- [Work to complete] Reproduce the forum thread below on running Trados under Windows 7, word for word.

Of course the issue is broader... Feb 24, 2010

Jonathan MacKerron wrote:

Marie-Claude Falardeau wrote:

All components of SDL Trados 2007 Suite (and SDL Trados Studio 2009 for that matter), work fine with my Windows 7 Ultimate 32 bits, even without XP mode (which my hardware doesn't support anyway).

By the way, Jonathan:

If you buy Windows7 64-bit PROFESSIONAL (and only this version!!) you can download a free copy of the "Windows XP mode" and run both programs simultaneously in a seamless fashion.


This is not true. Windows 7 Ultimate ALSO allows Windows XP mode, providing your hardware supports virtualisation, of course. And if by "Premium" you mean "Home Premium", then XP mode is indeed not offered.


I was only underscoring the fact that, based on my own personal experience, the XP mode does indeed run well under Windows7 Professional.
However, the issue is broader than whether or not Trados functions. I have several programs and devices that simply do not operate under the 64-bit system. And while I can buy a new scanner, it is impossible to buy a working version of e.g. Bunjes German-English Medical Dictionary, which came out in 1999 and how not been updated since.


But the original question was about whether or not Trados 2007 Suite works (or not) under Windows 7

I can say that not all SDL products work under Windows 7, such as SDL TeamWorks 2008. Never got it to work. And since I can't install the XP mode because of my stupid hardware (I bought my PC in May 2009, and I certainly don't have an entry-level processor... but still, no virtualisation support - grrr!) I have to run TeamWorks on my netbook under Windows XP, and make sure the files are in a shared folder so I can work on them with my PC. Sounds like a laborious workaround, but it satisfies me for now. I'm not working for that client every day, so it doesn't bother me too much. But I really wish SDL would come up with a patch...

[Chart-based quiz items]
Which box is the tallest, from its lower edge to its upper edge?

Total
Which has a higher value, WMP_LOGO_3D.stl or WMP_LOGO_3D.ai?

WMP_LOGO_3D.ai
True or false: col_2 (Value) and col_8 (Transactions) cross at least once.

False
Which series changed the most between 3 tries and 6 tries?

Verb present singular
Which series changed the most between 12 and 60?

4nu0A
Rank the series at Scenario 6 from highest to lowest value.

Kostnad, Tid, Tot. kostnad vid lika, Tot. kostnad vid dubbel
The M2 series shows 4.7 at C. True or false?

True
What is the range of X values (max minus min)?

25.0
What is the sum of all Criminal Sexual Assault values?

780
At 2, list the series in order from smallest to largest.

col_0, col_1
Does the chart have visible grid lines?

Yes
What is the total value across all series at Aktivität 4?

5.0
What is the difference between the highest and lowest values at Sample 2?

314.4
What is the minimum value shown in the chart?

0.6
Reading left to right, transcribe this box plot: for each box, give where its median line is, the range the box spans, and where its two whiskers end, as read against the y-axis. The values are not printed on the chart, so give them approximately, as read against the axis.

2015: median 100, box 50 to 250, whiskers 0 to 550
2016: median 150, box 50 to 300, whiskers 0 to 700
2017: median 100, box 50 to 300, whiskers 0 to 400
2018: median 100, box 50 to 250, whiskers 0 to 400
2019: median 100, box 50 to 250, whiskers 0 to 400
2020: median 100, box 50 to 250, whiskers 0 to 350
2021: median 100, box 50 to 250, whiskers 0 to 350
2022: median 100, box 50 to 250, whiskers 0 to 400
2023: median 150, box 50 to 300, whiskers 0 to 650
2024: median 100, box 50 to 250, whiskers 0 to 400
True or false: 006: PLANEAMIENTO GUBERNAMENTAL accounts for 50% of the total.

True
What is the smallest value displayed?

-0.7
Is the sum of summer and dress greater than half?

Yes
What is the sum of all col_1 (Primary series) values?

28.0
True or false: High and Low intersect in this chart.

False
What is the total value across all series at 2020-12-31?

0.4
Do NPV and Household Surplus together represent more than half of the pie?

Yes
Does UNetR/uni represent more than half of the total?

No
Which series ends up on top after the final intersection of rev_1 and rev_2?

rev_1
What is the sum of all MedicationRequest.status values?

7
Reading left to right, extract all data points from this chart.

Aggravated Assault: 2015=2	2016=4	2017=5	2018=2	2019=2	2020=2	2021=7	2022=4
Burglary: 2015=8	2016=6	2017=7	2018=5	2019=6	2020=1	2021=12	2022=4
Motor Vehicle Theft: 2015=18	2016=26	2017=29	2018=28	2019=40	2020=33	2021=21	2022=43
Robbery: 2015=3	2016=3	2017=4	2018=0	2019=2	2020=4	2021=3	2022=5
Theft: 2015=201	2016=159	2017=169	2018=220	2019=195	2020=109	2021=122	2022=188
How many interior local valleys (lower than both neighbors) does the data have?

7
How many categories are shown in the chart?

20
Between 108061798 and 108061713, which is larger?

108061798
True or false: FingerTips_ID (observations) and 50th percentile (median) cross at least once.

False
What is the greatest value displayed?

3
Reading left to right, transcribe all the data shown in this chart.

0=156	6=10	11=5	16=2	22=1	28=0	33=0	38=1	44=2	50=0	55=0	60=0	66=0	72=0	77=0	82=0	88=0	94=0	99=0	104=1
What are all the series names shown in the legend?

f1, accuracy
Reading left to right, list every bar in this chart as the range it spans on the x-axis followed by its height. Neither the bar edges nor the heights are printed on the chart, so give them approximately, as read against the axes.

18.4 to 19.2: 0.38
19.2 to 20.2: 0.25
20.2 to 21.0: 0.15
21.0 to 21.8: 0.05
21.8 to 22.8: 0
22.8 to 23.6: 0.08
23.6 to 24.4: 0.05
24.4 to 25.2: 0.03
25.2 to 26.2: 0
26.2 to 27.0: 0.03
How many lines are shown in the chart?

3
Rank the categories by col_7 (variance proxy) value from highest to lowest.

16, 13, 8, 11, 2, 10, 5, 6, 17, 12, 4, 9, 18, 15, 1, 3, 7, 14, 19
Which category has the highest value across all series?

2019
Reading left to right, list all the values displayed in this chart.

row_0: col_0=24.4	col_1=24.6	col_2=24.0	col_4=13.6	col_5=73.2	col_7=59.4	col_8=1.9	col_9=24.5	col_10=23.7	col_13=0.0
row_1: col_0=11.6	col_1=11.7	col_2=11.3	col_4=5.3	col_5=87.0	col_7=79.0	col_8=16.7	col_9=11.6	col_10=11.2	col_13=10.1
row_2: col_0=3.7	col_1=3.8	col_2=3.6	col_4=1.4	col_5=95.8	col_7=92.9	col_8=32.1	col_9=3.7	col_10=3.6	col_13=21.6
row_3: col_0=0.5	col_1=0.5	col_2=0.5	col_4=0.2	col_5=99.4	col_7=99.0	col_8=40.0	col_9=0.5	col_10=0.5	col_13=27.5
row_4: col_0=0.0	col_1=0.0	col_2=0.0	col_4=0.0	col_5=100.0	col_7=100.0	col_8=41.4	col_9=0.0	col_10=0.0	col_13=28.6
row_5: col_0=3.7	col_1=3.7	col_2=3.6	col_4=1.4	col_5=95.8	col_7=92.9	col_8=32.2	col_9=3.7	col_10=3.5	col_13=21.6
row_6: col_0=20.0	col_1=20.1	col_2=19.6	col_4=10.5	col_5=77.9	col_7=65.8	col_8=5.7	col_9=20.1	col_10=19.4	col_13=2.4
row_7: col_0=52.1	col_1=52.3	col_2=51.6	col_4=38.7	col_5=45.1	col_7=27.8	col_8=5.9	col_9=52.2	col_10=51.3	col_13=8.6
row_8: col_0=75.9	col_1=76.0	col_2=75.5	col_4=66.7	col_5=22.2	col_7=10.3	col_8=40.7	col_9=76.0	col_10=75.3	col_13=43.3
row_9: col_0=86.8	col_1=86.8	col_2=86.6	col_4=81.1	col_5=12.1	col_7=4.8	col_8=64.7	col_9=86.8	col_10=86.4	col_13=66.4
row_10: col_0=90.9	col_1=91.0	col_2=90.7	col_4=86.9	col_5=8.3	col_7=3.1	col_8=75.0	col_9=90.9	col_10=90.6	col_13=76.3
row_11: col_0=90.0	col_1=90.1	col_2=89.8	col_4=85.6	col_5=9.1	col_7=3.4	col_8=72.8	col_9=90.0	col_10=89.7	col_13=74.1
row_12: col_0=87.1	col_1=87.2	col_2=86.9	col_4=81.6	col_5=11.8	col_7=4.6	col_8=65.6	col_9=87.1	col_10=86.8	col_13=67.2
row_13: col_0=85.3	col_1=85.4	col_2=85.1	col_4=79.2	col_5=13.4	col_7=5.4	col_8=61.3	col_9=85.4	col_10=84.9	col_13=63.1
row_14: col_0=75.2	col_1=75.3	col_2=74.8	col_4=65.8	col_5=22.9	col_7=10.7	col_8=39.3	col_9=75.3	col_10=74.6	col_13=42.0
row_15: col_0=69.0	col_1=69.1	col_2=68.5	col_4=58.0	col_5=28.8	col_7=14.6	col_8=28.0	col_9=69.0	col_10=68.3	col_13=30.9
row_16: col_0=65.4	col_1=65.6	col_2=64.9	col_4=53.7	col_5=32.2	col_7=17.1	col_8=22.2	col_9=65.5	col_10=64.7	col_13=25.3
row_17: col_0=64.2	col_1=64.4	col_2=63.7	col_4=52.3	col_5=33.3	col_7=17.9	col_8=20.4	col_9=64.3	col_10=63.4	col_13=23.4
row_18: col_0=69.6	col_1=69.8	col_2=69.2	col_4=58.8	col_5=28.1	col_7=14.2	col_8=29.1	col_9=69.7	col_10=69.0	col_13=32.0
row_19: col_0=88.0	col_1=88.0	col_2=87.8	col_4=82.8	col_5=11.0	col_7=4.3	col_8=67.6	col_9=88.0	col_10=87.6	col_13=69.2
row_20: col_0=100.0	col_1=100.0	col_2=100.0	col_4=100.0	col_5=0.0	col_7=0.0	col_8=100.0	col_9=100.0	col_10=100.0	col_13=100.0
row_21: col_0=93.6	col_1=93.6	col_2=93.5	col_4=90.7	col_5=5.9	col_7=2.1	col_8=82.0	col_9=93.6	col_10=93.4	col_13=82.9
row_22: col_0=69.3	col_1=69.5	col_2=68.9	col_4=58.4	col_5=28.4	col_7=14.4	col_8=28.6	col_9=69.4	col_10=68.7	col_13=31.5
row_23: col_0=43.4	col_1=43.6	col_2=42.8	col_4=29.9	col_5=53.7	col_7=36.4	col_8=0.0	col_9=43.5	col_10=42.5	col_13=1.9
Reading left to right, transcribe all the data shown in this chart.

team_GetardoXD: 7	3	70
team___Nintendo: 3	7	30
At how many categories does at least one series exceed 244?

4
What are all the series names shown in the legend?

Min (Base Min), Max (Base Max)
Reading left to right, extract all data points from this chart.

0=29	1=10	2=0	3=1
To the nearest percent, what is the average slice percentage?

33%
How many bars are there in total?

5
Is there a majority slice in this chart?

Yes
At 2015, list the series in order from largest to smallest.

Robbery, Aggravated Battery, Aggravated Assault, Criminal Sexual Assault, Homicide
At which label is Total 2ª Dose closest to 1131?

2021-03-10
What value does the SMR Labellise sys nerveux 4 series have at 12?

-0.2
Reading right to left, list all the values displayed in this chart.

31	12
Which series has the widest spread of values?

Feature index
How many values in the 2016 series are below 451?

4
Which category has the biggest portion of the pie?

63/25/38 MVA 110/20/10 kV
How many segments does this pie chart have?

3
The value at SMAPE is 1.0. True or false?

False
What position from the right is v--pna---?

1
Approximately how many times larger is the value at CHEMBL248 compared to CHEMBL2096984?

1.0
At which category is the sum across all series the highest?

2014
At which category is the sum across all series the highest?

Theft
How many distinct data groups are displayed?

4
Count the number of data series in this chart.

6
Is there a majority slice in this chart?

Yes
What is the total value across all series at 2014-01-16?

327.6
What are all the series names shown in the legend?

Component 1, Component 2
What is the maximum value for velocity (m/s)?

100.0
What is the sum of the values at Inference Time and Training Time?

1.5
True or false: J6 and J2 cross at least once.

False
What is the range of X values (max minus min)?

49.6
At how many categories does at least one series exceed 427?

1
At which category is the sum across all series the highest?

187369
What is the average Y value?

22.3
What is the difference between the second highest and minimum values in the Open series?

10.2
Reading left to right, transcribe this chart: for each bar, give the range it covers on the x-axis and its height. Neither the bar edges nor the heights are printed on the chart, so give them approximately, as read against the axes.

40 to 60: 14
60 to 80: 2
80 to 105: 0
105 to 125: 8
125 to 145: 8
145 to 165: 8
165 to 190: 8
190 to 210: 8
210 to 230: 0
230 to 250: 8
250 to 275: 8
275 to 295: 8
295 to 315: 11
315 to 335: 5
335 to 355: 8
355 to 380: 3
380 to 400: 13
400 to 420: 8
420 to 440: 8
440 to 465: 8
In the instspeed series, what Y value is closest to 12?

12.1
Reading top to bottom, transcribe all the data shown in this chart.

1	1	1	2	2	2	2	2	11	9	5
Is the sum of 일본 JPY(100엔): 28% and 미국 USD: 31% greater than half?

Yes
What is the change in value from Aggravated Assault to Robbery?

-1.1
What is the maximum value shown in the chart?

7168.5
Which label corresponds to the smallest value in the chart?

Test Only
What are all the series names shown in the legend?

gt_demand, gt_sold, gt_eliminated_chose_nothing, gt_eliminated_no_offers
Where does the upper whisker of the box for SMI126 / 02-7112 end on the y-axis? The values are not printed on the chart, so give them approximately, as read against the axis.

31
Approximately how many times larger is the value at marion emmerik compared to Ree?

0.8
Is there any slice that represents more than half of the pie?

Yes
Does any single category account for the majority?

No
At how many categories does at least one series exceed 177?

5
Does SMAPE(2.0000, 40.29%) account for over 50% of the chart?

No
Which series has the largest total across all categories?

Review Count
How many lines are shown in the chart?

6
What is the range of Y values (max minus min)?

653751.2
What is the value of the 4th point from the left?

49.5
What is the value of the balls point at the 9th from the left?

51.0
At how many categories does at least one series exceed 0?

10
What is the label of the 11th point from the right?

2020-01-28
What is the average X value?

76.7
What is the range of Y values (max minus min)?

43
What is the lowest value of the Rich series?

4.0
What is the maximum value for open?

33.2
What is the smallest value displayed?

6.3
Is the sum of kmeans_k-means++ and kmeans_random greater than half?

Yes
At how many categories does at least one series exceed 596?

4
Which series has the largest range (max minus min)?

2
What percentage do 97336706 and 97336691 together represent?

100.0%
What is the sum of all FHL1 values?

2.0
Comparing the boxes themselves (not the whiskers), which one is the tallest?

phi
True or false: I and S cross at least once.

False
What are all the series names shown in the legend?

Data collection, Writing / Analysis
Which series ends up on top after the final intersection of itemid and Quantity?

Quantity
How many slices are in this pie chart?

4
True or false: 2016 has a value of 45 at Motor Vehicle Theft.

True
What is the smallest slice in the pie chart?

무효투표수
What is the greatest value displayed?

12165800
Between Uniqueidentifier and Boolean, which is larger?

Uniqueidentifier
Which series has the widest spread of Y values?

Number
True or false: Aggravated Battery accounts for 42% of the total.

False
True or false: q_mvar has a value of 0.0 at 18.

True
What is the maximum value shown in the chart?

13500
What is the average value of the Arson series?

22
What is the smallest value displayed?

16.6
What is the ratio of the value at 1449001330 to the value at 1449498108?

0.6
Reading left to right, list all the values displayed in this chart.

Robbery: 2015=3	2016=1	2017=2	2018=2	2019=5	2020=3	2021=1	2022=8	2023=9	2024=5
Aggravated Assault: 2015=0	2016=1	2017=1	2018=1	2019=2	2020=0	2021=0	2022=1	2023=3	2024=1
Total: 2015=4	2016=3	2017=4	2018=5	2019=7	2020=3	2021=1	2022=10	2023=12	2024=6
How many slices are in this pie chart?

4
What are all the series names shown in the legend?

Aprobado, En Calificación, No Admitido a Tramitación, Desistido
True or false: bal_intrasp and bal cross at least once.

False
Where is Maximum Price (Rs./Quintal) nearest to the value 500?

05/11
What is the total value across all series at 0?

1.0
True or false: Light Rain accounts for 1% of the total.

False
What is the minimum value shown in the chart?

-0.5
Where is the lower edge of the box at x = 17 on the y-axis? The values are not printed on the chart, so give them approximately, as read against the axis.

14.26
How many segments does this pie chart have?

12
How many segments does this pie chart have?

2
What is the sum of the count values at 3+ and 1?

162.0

- [Answer area]
Of course the issue is broader... Feb 24, 2010

Jonathan MacKerron wrote:

Marie-Claude Falardeau wrote:

All components of SDL Trados 2007 Suite (and SDL Trados Studio 2009 for that matter), work fine with my Windows 7 Ultimate 32 bits, even without XP mode (which my hardware doesn't support anyway).

By the way, Jonathan:

If you buy Windows7 64-bit PROFESSIONAL (and only this version!!) you can download a free copy of the "Windows XP mode" and run both programs simultaneously in a seamless fashion.


This is not true. Windows 7 Ultimate ALSO allows Windows XP mode, providing your hardware supports virtualisation, of course. And if by "Premium" you mean "Home Premium", then XP mode is indeed not offered.


I was only underscoring the fact that, based on my own personal experience, the XP mode does indeed run well under Windows7 Professional.
However, the issue is broader than whether or not Trados functions. I have several programs and devices that simply do not operate under the 64-bit system. And while I can buy a new scanner, it is impossible to buy a working version of e.g. Bunjes German-English Medical Dictionary, which came out in 1999 and how not been updated since.


But the original question was about whether or not Trados 2007 Suite works (or not) under Windows 7

I can say that not all SDL products work under Windows 7, such as SDL TeamWorks 2008. Never got it to work. And since I can't install the XP mode because of my stupid hardware (I bought my PC in May 2009, and I certainly don't have an entry-level processor... but still, no virtualisation support - grrr!) I have to run TeamWorks on my netbook under Windows XP, and make sure the files are in a shared folder so I can work on them with my PC. Sounds like a laborious workaround, but it satisfies me for now. I'm not working for that client every day, so it doesn't bother me too much. But I really wish SDL would come up with a patch...